Approccio da economista pura, quasi teorico, più interessata all’economia reale che alle ripercussioni finanziarie, e ancora più lontana dalle dinamiche politiche. Proprio per questo Janet Yellen, 67enne di Brooklyn, moglie del premio Nobel all’economia George Akerlof, attualmente vicepresidente della Fed e in procinto – secondo i più – di succedere a Ben Bernanke, viene definita “una colomba”, e come tale meno propensa a sostenere un aumenti dei tassi di interesse federali, in confronto, per esempio, a un altro candidato, il “falco” William Poole.
Apprezzata dalla maggior parte dei colleghi intervistati dalla stampa Usa sulla sua probabile nomina, l’attuale numero due di Ben Bernanke, pur appartenente al Partito Democratico sin dagli anni ’90 (quando divenne consigliera economica di Bill Clinton), sembra però non convincere del tutto Barack Obama, che le avrebbe preferito Larry Summers, poi ritiratosi dalla corsa, e che già nel 2010 rinnovò il mandato a Bernanke quando molte voci davano già un possibile avvicendamento ai vertici della Banca centrale americana, dove fu poi nominata vice.
Federal Reserve nella quale la professoressa Yellen ha imposto uno stile tutto nuovo alla vicepresidenza, in rottura rispetto ai predecessori Donald Kohn e Roger Ferguson, così come di rottura dovrebbe essere il suo approccio sulla poltrona più importante (ed è forse questo che preoccupa la Casa Bianca), vale a dire meno espansivo nei confronti del sistema bancario.
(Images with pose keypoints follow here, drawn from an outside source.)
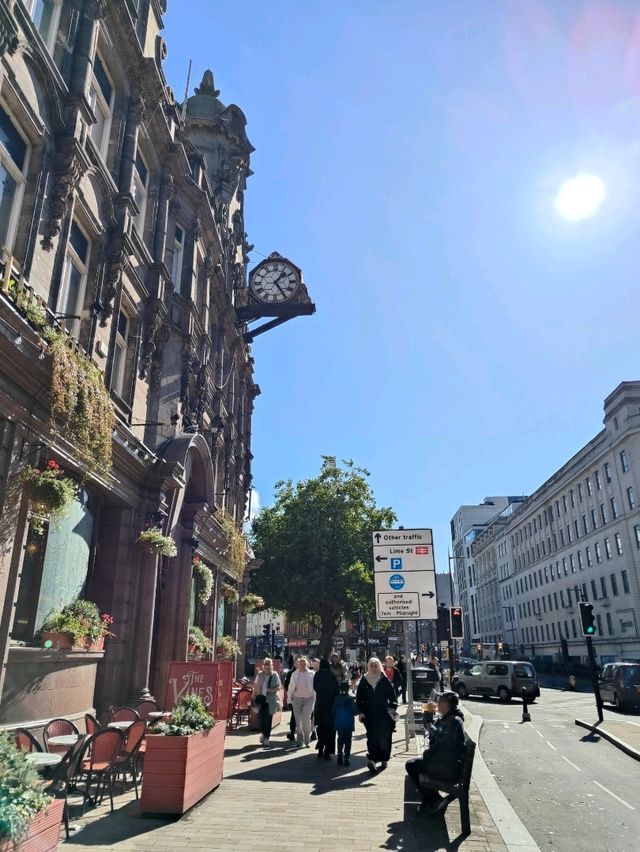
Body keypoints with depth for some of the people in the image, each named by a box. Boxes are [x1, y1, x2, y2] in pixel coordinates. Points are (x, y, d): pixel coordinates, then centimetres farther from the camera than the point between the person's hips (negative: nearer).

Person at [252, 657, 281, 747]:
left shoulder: (275, 675, 0)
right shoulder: (259, 675, 5)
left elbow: (278, 687, -3)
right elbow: (255, 687, 10)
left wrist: (269, 690, -17)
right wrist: (254, 697, 2)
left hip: (270, 700, -1)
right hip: (261, 699, 1)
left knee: (268, 719, 1)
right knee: (260, 717, -3)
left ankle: (266, 737, 15)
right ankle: (263, 733, 26)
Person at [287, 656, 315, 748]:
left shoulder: (311, 674, -4)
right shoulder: (295, 674, 1)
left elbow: (314, 687, -1)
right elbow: (291, 687, 7)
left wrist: (314, 700, -2)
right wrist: (290, 698, 4)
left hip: (308, 699, -2)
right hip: (297, 698, 2)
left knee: (306, 719, -10)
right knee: (298, 720, 7)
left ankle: (307, 740, 6)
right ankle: (300, 740, 21)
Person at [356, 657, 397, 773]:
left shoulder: (384, 680, 3)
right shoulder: (364, 680, 5)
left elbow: (392, 694, 2)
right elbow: (359, 697, 7)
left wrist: (392, 707, -11)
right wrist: (361, 711, 0)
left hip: (383, 713, 0)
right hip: (369, 714, 0)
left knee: (385, 736, 1)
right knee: (372, 737, -9)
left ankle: (383, 759, 15)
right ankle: (372, 759, -11)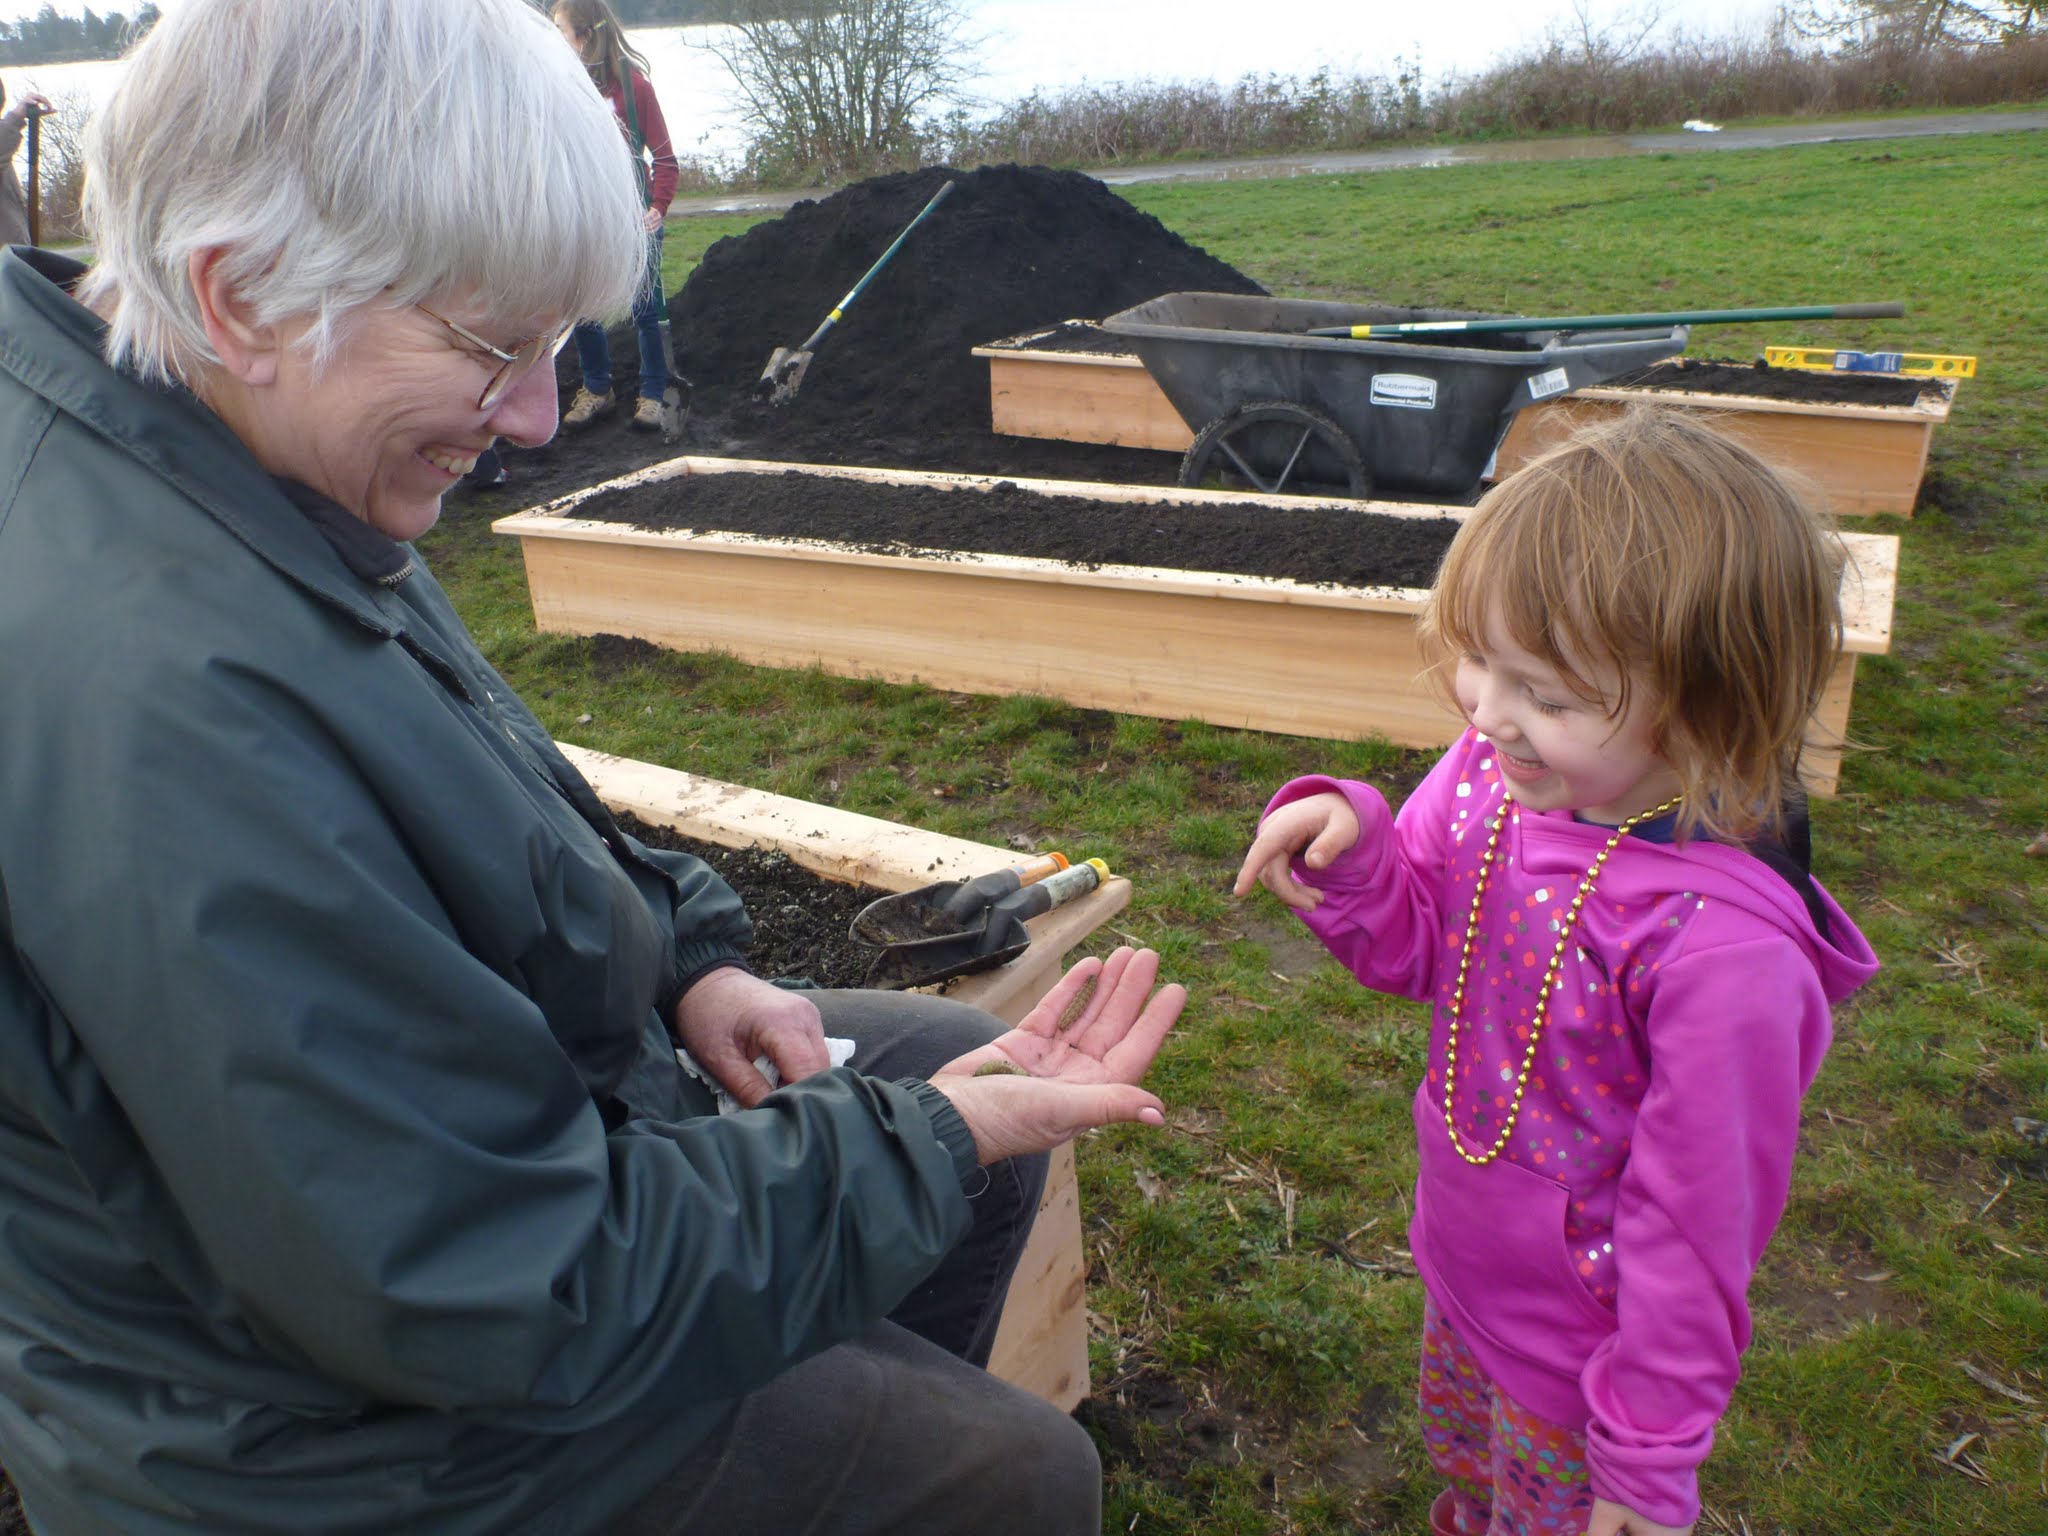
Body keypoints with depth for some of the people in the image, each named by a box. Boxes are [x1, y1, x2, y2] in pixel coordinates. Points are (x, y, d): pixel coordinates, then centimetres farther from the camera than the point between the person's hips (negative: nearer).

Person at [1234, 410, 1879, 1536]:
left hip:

Mentre infatti Kohn e Ferguson (anche loro sondati da Obama in questi giorni) hanno agito come deputati di fiducia, aiutando Bernanke e Greenspan a gestire il tentacolare sistema della Fed, Yellen, che in controtendenza ama anche pranzare in mensa con il resto dello staff e chiacchierare sull’economia nei corridoi come era abituata a fare da docente, ha al contrario agito più come una forza indipendente all’interno dell’ente, cercando di convincere Bernanke e il resto del comitato a sostenere misure più aggressive per pompare denaro nell’economia reale ed abbattere la disoccupazione.
Ha anche evitato che l’istituto di Washington si impantanasse troppo nella mischia politica, evitando il più possibile di testimoniare davanti al Congresso (l’ha fatto una volta nei suoi tre anni da vicepresidente), mentre Kohn per esempio lo ha fatto per ben sei volte nei suoi ultimi tre anni di lavoro. Del resto, che la politica non fosse l’ambito prediletto da Mrs Yellen lo si era capito già nel 1997, quando l’allora Presidente Bill Clinton la nominò numero uno del Consiglio dei consulenti economici (Cea): la professoressa applicò alla lettera il principio delle “market-based solutions to political problems”, peraltro richiesto da quel tipo di incarico. A tal proposito, il Washington Post ricorda che quando Clinton, in accordo con l’Europa, voleva fissare obiettivi di riduzione dell’inquinamento particolarmente restrittivi, Yellen si preoccupò di ricordare che la mossa avrebbe danneggiato l’industria manifatturiera e minacciato il progresso economico del paese.
Intanto, per il progresso del Paese, la nomina del prossimo capo della Fed è una questione non da poco: Janet Yellen potrebbe diventare la prima donna alla guida della banca centrale americana, ereditando un bilancio da 4mila miliardi di dollari e il tapering del Quantitative Easing, ovvero la riduzione del programma statunitense di acquisto di titoli da 85 miliardi di dollari al mese avviato da Bernanke e al quale si sta ora ponendo fine. Proprio per la sua diversità nell’approccio e per le sue qualità “dovish”, conciliatrici, è da molti ritenuta la persona più adatta a gestire questo tipo di operazione, a sua volta di rottura rispetto all’ultimo periodo del mandato del predecessore.
La partita, però, resta ancora aperta. “Per il calendario siamo ancora in estate” ha detto sibillinamente il portavoce della Casa Bianca, Jay Carney, lasciando intendere che Obama si pronuncerà in autunno e cioè non prima di domenica prossima, quando all’estate subentrerà ufficialmente l’autunno. E quando a Bernanke potrebbero subentrare, ancora in lizza, oltre ai già citati Kohn e Ferguson anche il clintoniano Alan Blinder e l’ex ministro del Tesoro Tim Geithner, uomo chiave del primo mandato Obama. Ma c’è anche un’altra suggestiva ipotesi, che è il sogno nel cassetto della Casa Bianca: convincere Bernanke a restare per altri due anni. Un repubblicano, nominato da George W. Bush, confermato da un democratico per proteggersi dalle accuse. Ma questo sarebbe davvero un colpo di scena.